Thursday, October 18, 2012

Mock Bad Code (Because Fractals)

Everybody encounters bad code sometimes, and wonders what to do.

The answer is simple.

You should mock it, in the sense of making fun of it, because it's often funny.

You should also mock it, in the sense of testing its implementation details, because you will need to rewrite it, and you will need to verify that it works the way exactly how you think it does. Because it probably doesn't.

The first thing that people do to figure out code is they read it. In the case of bad code, it's a mistake.

Bad code never does exactly what it says it does. Bad code is hard to read, or wildly misguided, or both.

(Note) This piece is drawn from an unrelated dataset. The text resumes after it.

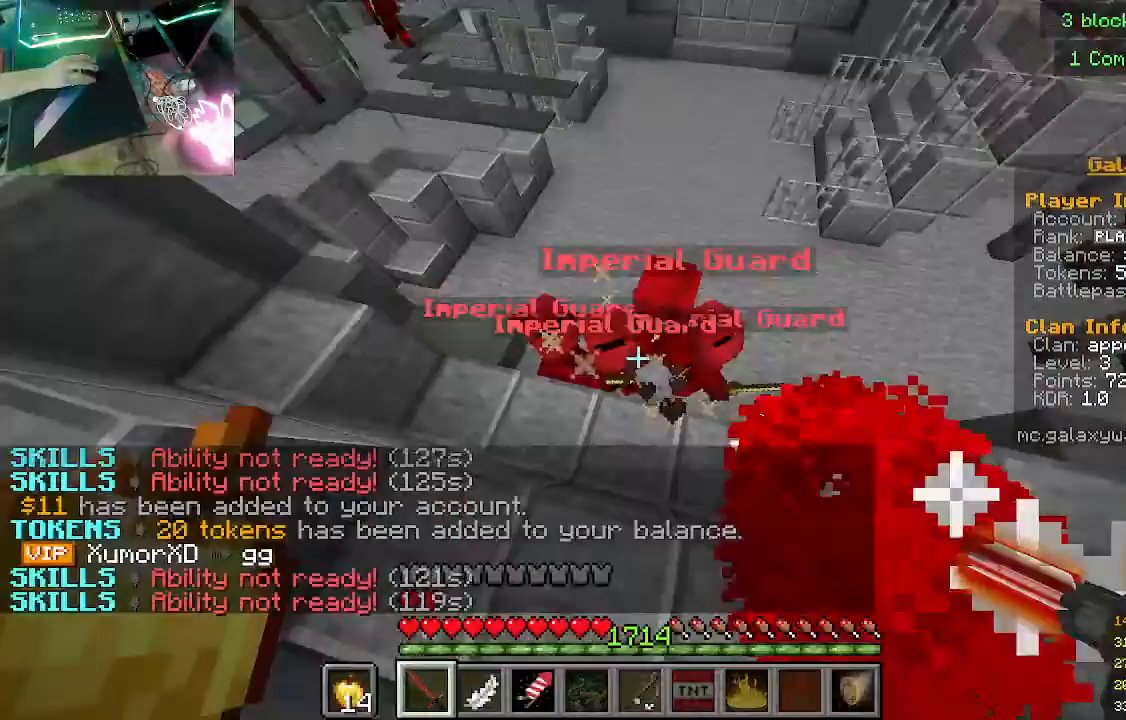
{"keys": [], "mouse": [], "events": [[200, "w", "down"], [233, "mouse_left", "down"], [333, "w", "up"], [467, "mouse_left", "up"]]}
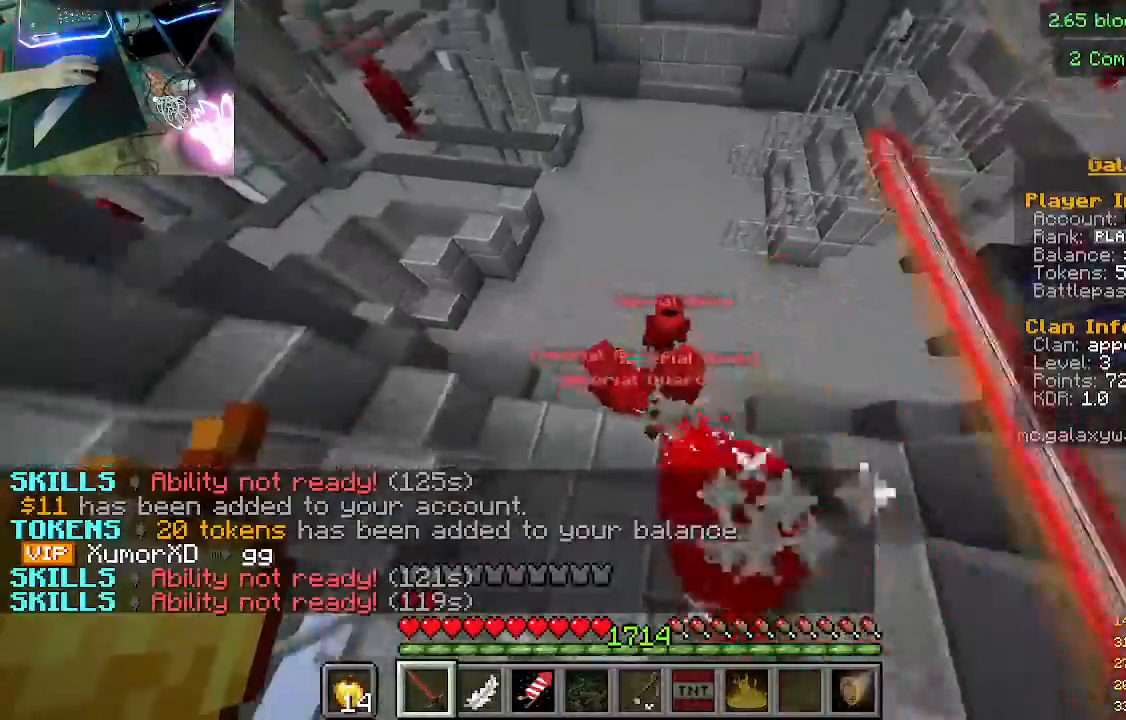
{"keys": ["w"], "mouse": [], "events": [[367, "w", "down"]]}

You only have three ways to find out what code does: read it, test it, or test it in production. Testing code in production is obviously a bad idea. But when code is bad, reading it is also a bad idea.

The worse code gets, the more likely it becomes that you're better off testing the code than reading it. Bad code uses variable names which are incomprehensible; really bad code uses variable names which are inaccurate; truly awful code uses indecipherable variable names to describe an inaccurate model of the business logic.

When it comes time to test bad code, you have to operate on the assumption that whoever wrote it didn't really understand what they were writing. I have seen better programmers than me implementing call/cc while calling it event bubbling, or totally missing the fact that they implemented a Factory pattern when they thought they were cleverly hacking an inheritance tree. I have also seen much worse programmers than me referring to "length" as "lenght" every single time in a code base, not just in comments and variable names, but in class names as well. A Factory pattern does not resemble OOP inheritance, and "lenght" is not the correct spelling of any word in any language I'm aware of.

One easy method of burning out, as a programmer, is reading bad code when you could be testing it. It pollutes your brain and gives you extra work just figuring out the difference between the bad code's terminology and the actual business logic. It is especially frustrating because the work does not pay off. Filling your brain with the bad code's terminology rarely helps you understand anything, and always constitutes unnecessary mental overhead.

It is a wasteful expenditure. You'll be happier if you start with tests or specs written in extremely simple language. Use these to define exactly what the system does.

Once you have good code which defines the system, it starts making sense to read that code. And once you've read a few solid descriptions of what the code actually does, take aim at the naming and see how it clears things up.

Where you take the specs after this point is a matter of style, but the way you get there is not just with specifications, but also with specifics. It is always better to find out what the system really does, and this goes double if you inherit the code from anybody else.

Code written by other people who understood the logic they were attempting to describe is a rare joy. But bad code written by other people, when it fails to accurately model the business domain, can then only be understood if you have (or write) some kind of glossary which tells you that when the bad code says (for instance) "OOP inheritance," it means "a Factory pattern."

Save yourself the stress.

By the way, that "lenght" thing is a true story. On this project, I persuaded the head of engineering (who was, in my personal opinion, an insane dipshit) to move automated testing from the lowest priority to the highest priority. I wrote integration tests, and I could literally run the test suite ten times and get different results every time. Eventually, as I cleaned the code up, patterns emerged in the test suite's unpredictable counts of which tests passed and which tests failed. It was literally like hacking a Feigenbaum sequence generator and modulating the variable which stands for robustness.

Bit of a tangent, I did that in high school on my graphing calculator.

A Feigenbaum sequence begins as an iterating equation, e.g.:



I don't actually remember what that means, but I copied it from either this book or this one and figured out the code to run it into my graphing calculator.

This is a graph of the Feigenbaum sequences for values of x and i between 0 and 1.



This is what I tried to draw on my graphing calculator, but its hardware had very little RAM, and its implementation of BASIC did not support lambdas, so I had to settle for drawing individual sequences, while modulating by hand the values of x and i.

An individual sequence could look like this:



If it looks like this, repeating the iterating function with those particular values for x and i zeroes in on one consistent return value.

Or this:



If it looks like this, repeating the iterating function with those particular values for x and i produces an oscillation through multiple return values.

Or this:



If it looks like this, repeating the iterating function with those particular values for x and i produces a very noisy and unpredictable range of values which appears random, but which is more accurately understood as chaotic, which in mathematical terms stands for situations where apparently random data results from deterministic input.

When I started, the tests I had for the legacy code I brought under control would, as I said, give me different results every time I ran them. If I had graphed the passing or failure of any given test x against the number of times I ran it i, I would have gotten a graph that looked like this:



Once I got the code under control, a predictable rhythm started to emerge in the mapping of any given test's success or failure x against the number of times I ran it i:



As I refactored the code, I got closer and closer to a situation where the spec's passage or failure x mapped against the number of times I ran it i would converge on a single value -- either passing or failing every time -- like this:



You might think it impractical to write a Feigenbaum sequence generator in BASIC, but a) I had a lot of free time in my classes, because I never listened to my teachers, and b) it turned out to be a useful model for fixing extremely unpredictable software.

That's right, motherfuckers. When you're this good, you don't have to make sense.